Poor performance of group by query

From
"Jim C. Nasby"
Date:
Anyone have any ideas why this query would be so slow?

stats=# explain analyze SELECT work_units, min(raw_rank) AS rank  FROM Trank_work_overall GROUP BY work_units;
                                                          QUERY PLAN
       

-------------------------------------------------------------------------------------------------------------------------------
 HashAggregate  (cost=1050.12..1085.98 rows=14347 width=16) (actual time=163149.981..163227.758 rows=17849 loops=1)
   ->  Seq Scan on trank_work_overall  (cost=0.00..804.41 rows=49141 width=16) (actual time=0.071..328.682 rows=49091
loops=1)
 Total runtime: 163296.212 ms

(3 rows)

stats=# \d Trank_work_overall
Table "pg_temp_1.trank_work_overall"
   Column   |  Type  | Modifiers
------------+--------+-----------
 raw_rank   | bigint |
 work_units | bigint |

stats=#

FreeBSD fritz.distributed.net 5.2.1-RELEASE FreeBSD 5.2.1-RELEASE #1:
Wed Apr  7 18:42:52 CDT 2004
root@fritz.distributed.net:/usr/obj/usr/src/sys/FRITZ  amd64

The machine is a dual opteron with 4G of memory. The query in question
was not hitting the disk at all. PostgreSQL 7.4.2 compiled with -O3.

Also, if I set enable_hashagg = false, it runs in less than a second.
--
Jim C. Nasby, Database Consultant                  jim@nasby.net
Member: Triangle Fraternity, Sports Car Club of America
Give your computer some brain candy! www.distributed.net Team #1828

Windows: "Where do you want to go today?"
Linux: "Where do you want to go tomorrow?"
FreeBSD: "Are you guys coming, or what?"

Re: Poor performance of group by query

From
Tom Lane
Date:
"Jim C. Nasby" <jim@nasby.net> writes:
> Anyone have any ideas why this query would be so slow?

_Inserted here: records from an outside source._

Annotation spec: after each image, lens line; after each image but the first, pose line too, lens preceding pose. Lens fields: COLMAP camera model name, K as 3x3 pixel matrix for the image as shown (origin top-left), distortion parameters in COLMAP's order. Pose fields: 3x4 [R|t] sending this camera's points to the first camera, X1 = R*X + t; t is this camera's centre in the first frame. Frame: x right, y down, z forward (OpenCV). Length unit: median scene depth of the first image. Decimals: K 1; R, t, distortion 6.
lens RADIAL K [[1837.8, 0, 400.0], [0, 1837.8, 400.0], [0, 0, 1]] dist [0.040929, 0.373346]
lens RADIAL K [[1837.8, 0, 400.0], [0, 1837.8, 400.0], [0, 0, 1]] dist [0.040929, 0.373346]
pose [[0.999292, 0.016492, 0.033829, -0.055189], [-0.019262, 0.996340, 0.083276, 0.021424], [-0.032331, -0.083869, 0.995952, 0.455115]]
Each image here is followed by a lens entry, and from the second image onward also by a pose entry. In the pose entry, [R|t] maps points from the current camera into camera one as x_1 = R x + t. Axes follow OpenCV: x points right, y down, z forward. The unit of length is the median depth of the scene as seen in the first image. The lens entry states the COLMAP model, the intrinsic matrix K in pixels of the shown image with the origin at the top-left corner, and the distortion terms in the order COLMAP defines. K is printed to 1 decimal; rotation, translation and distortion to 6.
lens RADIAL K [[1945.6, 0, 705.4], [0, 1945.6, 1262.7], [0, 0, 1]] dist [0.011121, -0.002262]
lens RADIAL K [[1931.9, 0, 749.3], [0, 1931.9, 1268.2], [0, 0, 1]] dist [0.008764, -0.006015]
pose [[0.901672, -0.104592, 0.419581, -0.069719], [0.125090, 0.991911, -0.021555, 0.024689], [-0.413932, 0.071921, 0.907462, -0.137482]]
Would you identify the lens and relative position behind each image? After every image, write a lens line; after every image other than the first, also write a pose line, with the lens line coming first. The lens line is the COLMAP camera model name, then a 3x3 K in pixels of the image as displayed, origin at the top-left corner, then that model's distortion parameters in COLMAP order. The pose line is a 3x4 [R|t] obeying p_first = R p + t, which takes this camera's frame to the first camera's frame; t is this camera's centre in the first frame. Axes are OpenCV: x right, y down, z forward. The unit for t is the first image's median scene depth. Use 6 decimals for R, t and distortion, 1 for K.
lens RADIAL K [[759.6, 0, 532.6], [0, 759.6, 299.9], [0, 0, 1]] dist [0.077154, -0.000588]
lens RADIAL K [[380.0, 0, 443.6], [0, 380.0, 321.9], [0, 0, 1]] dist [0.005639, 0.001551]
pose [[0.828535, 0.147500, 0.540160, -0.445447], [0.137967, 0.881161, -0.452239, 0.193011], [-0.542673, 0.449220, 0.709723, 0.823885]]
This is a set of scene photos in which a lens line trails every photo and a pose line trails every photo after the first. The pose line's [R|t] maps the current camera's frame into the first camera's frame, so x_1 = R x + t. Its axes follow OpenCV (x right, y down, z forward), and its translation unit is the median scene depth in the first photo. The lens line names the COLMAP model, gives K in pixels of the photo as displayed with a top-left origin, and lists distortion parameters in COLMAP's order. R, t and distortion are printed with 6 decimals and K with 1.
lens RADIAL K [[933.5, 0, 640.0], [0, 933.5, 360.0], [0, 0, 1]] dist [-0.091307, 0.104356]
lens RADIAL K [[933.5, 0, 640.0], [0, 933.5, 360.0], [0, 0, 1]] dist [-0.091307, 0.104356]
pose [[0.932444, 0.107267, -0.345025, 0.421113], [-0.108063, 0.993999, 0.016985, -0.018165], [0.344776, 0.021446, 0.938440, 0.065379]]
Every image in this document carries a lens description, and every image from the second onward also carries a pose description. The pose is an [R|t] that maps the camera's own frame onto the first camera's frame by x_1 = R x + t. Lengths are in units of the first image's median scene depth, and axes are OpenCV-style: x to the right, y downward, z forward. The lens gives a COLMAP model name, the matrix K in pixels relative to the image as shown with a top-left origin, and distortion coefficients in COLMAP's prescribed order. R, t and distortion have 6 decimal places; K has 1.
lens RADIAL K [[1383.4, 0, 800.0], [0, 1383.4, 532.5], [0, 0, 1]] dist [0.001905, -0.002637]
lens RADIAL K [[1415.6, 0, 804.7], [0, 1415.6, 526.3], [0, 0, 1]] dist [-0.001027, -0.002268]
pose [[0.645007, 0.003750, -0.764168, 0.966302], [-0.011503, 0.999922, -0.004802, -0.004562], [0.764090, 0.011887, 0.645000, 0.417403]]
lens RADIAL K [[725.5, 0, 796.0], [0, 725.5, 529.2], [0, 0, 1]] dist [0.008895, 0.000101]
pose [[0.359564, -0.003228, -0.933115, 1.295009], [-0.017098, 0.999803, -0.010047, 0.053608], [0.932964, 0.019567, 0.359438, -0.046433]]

That seems very bizarre.  Would you be willing to send me a dump of the
table off-list?

            regards, tom lane

Re: Poor performance of group by query

From
Greg Stark
Date:

> stats=# explain analyze SELECT work_units, min(raw_rank) AS rank  FROM Trank_work_overall GROUP BY work_units;
>
> ...
>
>  raw_rank   | bigint |
>  work_units | bigint |


If you create a copy of the same table using regular integers does that run
fast? And a copy of the table using bigints is still slow like the original?

I know bigints are less efficient than integers because they're handled using
dynamically allocated memory. This especially bites aggregate functions. But I
don't see why it would be any slower for a hash aggregate than a regular
aggregate. It's a pretty gross amount of time for 18k records.

There was a thought a while back about making 64-bit machines handle 64-bit
datatypes like bigints without pointers. That would help on your Opteron.


--
greg

Re: Poor performance of group by query

From
Mark Kirkwood
Date:
It might be worth trying out a build with -O2, just to rule out any -O3
oddness.

regards

Mark

Jim C. Nasby wrote:

> PostgreSQL 7.4.2 compiled with -O3.
>
>
>
>